This week we will be looking at different types of health insurance that you can take when taking a mortgage, to ensure both payment of your mortgage and to protect you and your family from reposession of your home in the event of a tragedy. In the first of two artciles this week, we look at permanent health insurance cover, which provides you with a steady income, should you ever become unemployed due ill health or injury.
If, due to health reasons, you cannot work in your regular job, you will not be able to make your mortgage or house payments and will evenutally lose the property. Therefore it is wise to invest in a permanent health insurance cover to avoid it. In more and more cases, lenders are requiring permanent health insurance cover in order to approve mortages. Alternatively, your employer may offer health insurance, however you should always double check the details and contract to ensure your health cover will continue to provide in case you are forced to leave your job due to health reasons. Permanent health insurance covers offer 50% – 60% of your income at payout and is generally inflation proof.

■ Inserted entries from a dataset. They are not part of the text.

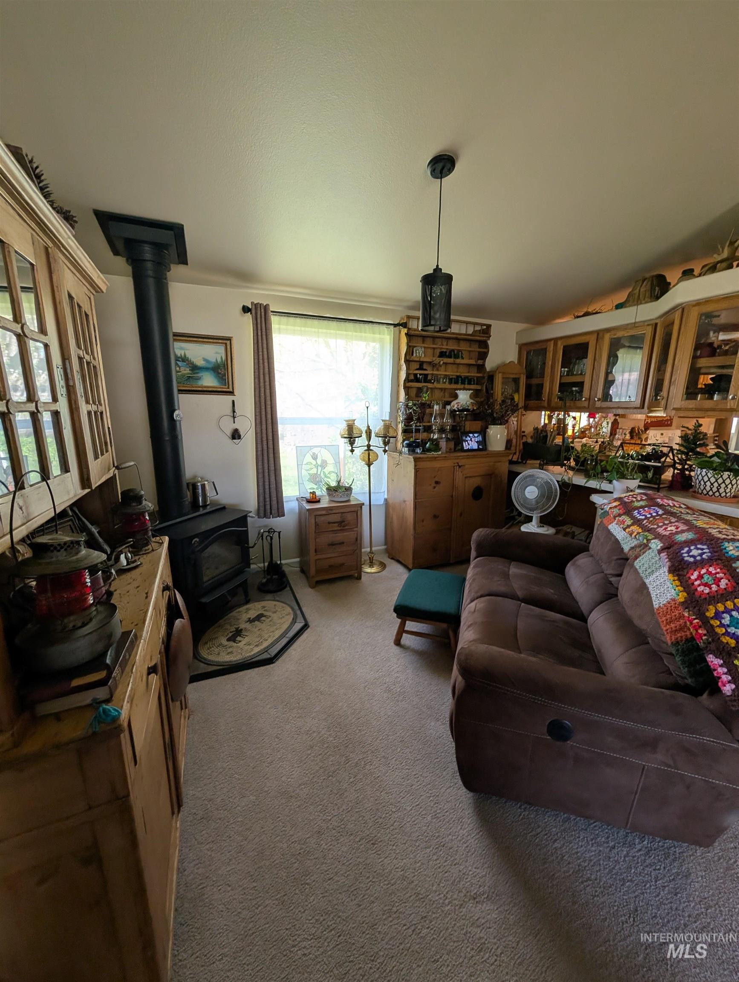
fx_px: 341
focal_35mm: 12
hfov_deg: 94.6
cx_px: 370
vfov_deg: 110.5
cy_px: 491
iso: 68
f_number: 1.7
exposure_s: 1/60
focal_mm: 2.02
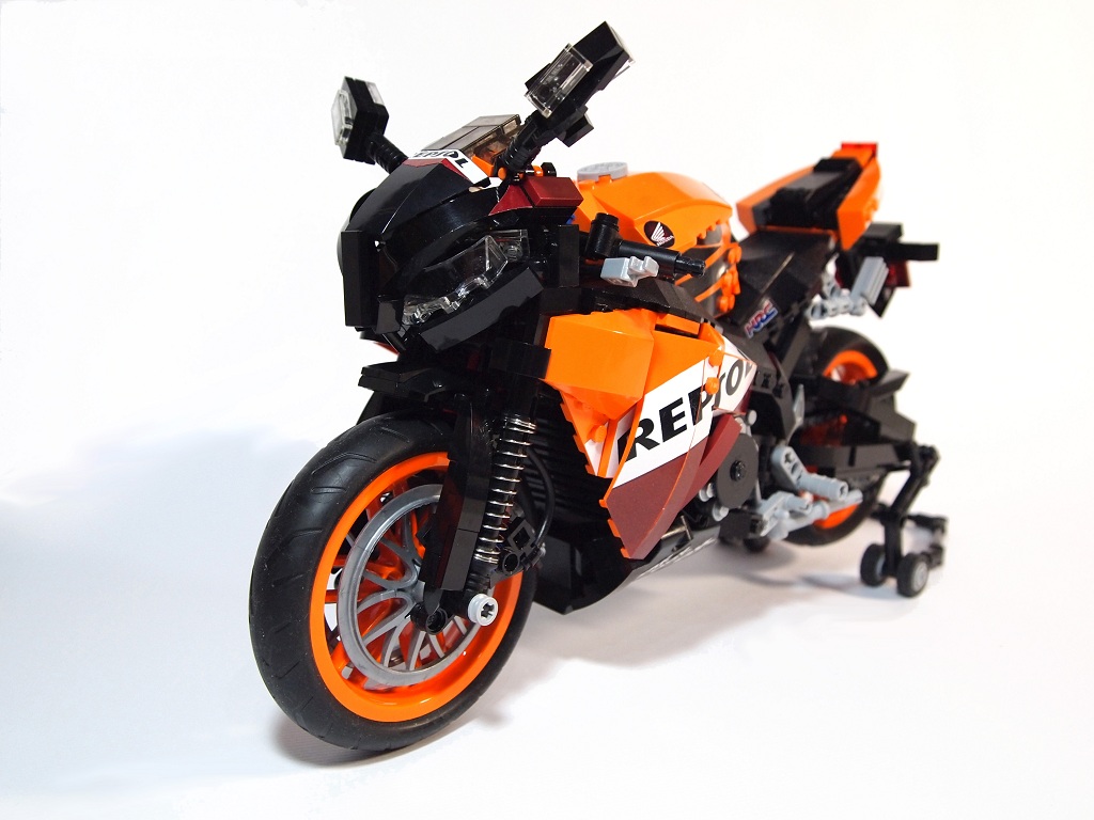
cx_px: 547
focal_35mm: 34
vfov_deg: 41.8
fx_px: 1075
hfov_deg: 54.0
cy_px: 410
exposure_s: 1/60
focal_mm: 17
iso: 640
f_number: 4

When getting a permanent health insurance cover you should watch out for certain aspects. Some insurance companies cover only certain types of ailments and illnesses. Therefore you should read the small print and make sure that your cover provides for all types of illnesses. You should also look out for words such as “own occupation”. This generally means that if you are a carpenter and your illness means that you can be carpenter, the insurance company may not pay stating that you can stay at home and sew mailbags or work in some other capacity. You should also check your policy to make sure that your premiums do not increase over time. Some policy premiums increase with your age since the older you get, the chances of you making a claim is higher. It is always a good thing to hire a good insurance broker to guide you through the process and make sure you buy the best policy at the best price.